Cost reduction is another huge benefit. SDG&E's entire UAV system, including two "quadcopters" and a control panel, cost about $6,000, he said. Compare that to the costs of helicopter flyovers for tasks like tracking vegetation growth along transmission lines, which can add up to hundreds or thousands of dollars per mile.
Of course, SDG&E's current tests include costs beyond the price of the UAVs. Right now, SDG&E has hired licensed pilots to operate the UAVs in flight, as well as a "registered pilot observer" to monitor each outing, he said. That's part of the FAA agreement to build a record of evidence of how well the UAVs handle in their set of tasks.
For instance, SDG&E would like to see if the quadcopters can fly in wind conditions that would ground helicopters, such as during California's seasonal Santa Ana winds, he said. It would also like to put them to use for firefighting tasks, to augment its existing weather forecasting and firefighting information coordination system, said Eisenman.

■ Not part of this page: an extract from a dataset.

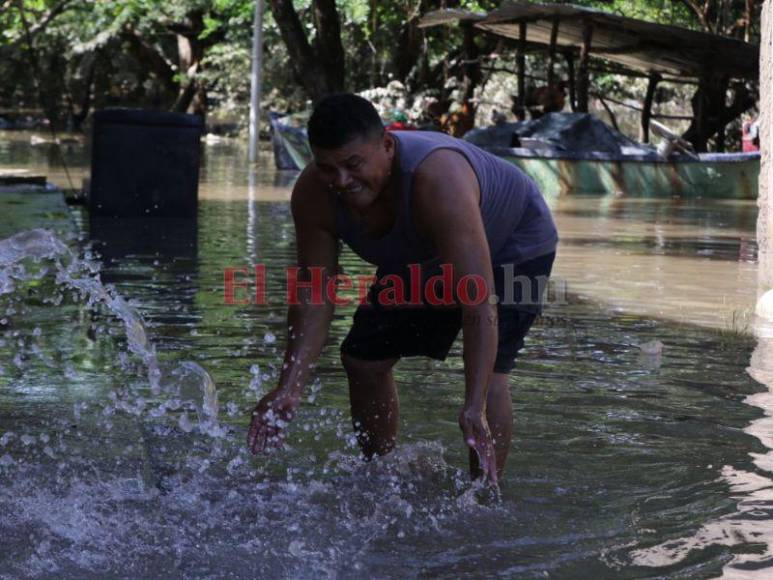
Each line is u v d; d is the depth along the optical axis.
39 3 30.80
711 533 4.00
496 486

There's a catch here, however. Right now, SDG&E is only operating its UAVs in line-of-sight mode, with each vehicle always in sight of the pilot flying it, Eisenman said. That's also part of the FAA agreement, and SDG&E isn't yet talking about how it might start testing the UAVs in situations where the operator can't actually see it.
"These things do have a camera on them, that sends a live feed to the control panel, so the operator can send them up, and get close to those transmission towers and inspect them in real time," he said. This, of course, is sure to raise privacy concerns. Eisenman noted that the current test site has no homes or businesses, and that SDG&E has no intention of using UAVs in populated areas.
The electric utility industry has been testing robots for transmission line inspection for some time now, but they've mainly been crawler-type devices that ride on the power line itself. Flying robots are far more flexible, and startups like SkyCatch are designing platforms that make deploying them quite simple. Perhaps the smart grid will be airborne sooner than we think.